** Information supplied follows **

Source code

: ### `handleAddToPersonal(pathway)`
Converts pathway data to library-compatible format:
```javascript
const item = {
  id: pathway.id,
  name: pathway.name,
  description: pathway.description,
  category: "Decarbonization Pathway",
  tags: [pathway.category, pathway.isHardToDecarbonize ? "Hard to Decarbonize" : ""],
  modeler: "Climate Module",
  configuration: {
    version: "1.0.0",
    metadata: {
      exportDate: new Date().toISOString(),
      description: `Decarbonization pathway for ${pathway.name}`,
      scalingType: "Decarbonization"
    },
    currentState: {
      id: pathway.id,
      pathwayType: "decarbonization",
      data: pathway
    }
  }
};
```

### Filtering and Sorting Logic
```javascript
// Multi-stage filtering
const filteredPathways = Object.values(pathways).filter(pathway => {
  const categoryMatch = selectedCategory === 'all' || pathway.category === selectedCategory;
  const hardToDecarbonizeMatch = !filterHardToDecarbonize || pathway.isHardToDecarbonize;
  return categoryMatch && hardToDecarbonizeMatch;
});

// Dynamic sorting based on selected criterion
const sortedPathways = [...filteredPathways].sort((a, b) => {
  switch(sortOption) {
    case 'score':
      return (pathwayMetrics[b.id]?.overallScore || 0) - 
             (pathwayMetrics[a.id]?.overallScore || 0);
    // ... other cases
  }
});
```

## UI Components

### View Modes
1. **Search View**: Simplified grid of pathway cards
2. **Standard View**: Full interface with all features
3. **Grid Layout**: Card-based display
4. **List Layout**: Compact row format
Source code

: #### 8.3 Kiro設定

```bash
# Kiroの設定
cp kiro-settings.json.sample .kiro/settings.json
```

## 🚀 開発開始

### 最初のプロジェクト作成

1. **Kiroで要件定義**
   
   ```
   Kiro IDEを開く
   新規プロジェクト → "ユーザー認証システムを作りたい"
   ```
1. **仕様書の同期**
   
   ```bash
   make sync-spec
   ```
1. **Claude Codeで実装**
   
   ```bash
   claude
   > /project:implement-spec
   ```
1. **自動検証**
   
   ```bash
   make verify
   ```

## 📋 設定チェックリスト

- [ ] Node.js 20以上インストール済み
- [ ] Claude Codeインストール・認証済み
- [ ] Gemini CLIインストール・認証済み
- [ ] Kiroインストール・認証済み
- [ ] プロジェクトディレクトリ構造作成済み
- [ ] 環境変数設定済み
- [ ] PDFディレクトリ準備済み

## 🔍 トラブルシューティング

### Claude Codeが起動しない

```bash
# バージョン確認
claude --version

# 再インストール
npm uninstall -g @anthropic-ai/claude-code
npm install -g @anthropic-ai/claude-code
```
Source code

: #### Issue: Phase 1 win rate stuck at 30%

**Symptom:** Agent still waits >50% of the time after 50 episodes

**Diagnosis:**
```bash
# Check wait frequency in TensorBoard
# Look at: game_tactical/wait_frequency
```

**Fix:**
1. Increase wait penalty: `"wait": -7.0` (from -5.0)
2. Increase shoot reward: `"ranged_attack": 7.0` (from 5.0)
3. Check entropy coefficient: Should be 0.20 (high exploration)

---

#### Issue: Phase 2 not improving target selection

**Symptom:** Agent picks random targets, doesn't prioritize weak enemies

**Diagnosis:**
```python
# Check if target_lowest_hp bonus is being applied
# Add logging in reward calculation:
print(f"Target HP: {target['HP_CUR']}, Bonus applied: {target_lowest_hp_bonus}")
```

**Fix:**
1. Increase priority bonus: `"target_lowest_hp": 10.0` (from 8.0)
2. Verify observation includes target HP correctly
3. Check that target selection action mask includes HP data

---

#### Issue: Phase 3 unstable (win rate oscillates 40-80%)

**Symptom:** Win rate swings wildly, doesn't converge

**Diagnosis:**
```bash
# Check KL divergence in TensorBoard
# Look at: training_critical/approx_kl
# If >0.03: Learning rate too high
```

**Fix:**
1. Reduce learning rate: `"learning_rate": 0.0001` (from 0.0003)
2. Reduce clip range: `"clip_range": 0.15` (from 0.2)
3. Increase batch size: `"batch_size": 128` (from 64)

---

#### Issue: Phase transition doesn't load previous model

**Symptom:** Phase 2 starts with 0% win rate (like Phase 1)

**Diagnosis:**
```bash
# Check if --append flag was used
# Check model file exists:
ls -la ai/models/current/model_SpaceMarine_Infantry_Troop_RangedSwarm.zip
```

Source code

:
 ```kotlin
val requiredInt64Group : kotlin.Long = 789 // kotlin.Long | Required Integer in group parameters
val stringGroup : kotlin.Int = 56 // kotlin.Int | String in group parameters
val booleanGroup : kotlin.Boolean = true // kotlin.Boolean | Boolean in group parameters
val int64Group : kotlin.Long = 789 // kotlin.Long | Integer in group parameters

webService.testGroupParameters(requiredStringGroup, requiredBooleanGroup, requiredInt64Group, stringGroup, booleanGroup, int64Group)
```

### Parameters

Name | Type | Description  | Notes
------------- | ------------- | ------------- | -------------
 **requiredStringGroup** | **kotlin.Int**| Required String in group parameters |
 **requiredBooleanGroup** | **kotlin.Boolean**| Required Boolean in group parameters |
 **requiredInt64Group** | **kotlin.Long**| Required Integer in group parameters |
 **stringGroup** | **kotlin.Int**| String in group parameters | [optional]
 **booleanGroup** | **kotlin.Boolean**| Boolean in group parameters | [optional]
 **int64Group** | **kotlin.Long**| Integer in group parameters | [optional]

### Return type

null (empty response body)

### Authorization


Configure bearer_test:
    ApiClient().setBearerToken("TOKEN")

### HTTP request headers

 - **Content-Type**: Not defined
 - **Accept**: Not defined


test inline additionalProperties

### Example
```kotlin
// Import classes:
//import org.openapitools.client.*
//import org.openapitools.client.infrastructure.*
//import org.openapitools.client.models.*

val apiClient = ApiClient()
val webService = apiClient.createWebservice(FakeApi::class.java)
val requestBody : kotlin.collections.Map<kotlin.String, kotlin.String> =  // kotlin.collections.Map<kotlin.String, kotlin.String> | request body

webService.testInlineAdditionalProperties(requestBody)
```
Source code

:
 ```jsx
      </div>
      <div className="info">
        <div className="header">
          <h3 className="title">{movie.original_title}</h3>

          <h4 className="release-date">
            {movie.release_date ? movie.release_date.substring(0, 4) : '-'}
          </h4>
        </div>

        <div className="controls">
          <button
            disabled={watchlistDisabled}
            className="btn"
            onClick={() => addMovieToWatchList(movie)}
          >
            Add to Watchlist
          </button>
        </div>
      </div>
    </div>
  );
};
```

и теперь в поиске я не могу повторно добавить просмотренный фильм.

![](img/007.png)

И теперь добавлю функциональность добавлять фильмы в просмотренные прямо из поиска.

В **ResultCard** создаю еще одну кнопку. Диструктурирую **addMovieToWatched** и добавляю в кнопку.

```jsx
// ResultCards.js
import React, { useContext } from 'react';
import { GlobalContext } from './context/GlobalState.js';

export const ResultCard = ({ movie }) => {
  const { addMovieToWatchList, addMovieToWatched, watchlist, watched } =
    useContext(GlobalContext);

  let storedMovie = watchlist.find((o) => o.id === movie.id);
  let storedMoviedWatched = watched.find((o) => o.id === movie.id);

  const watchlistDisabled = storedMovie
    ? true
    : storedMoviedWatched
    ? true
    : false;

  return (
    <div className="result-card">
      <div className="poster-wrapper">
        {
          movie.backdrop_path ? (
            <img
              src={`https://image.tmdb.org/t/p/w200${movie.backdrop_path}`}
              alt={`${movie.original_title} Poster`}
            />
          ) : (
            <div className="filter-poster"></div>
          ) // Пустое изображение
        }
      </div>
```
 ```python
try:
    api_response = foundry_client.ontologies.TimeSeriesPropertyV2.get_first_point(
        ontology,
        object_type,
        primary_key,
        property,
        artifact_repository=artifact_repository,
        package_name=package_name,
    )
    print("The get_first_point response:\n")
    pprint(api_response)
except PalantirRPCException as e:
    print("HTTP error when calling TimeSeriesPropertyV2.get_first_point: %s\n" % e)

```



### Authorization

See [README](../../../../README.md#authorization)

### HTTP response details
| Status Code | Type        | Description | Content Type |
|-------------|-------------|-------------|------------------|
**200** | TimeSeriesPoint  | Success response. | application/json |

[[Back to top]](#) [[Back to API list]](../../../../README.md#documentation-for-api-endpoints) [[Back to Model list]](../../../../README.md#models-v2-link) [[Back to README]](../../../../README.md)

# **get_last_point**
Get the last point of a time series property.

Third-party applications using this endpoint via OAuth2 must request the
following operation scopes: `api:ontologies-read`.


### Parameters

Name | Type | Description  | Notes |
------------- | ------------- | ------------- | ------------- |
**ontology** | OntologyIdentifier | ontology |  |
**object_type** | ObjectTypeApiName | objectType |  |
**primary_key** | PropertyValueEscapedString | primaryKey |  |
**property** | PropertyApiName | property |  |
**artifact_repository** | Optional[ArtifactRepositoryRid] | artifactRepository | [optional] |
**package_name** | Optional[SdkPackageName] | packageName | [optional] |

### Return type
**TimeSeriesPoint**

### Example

** End of Information supplied **

:: Task details ::
The lines above, starting at the one with "stuck at 30%" and ending at the one with "1. Increase wait", are the only ones to return, exactly as written.

:: Solved problem ::
: #### Issue: Phase 1 win rate stuck at 30%

**Symptom:** Agent still waits >50% of the time after 50 episodes

**Diagnosis:**
```bash
# Check wait frequency in TensorBoard
# Look at: game_tactical/wait_frequency
```

**Fix:**
1. Increase wait penalty: `"wait": -7.0` (from -5.0)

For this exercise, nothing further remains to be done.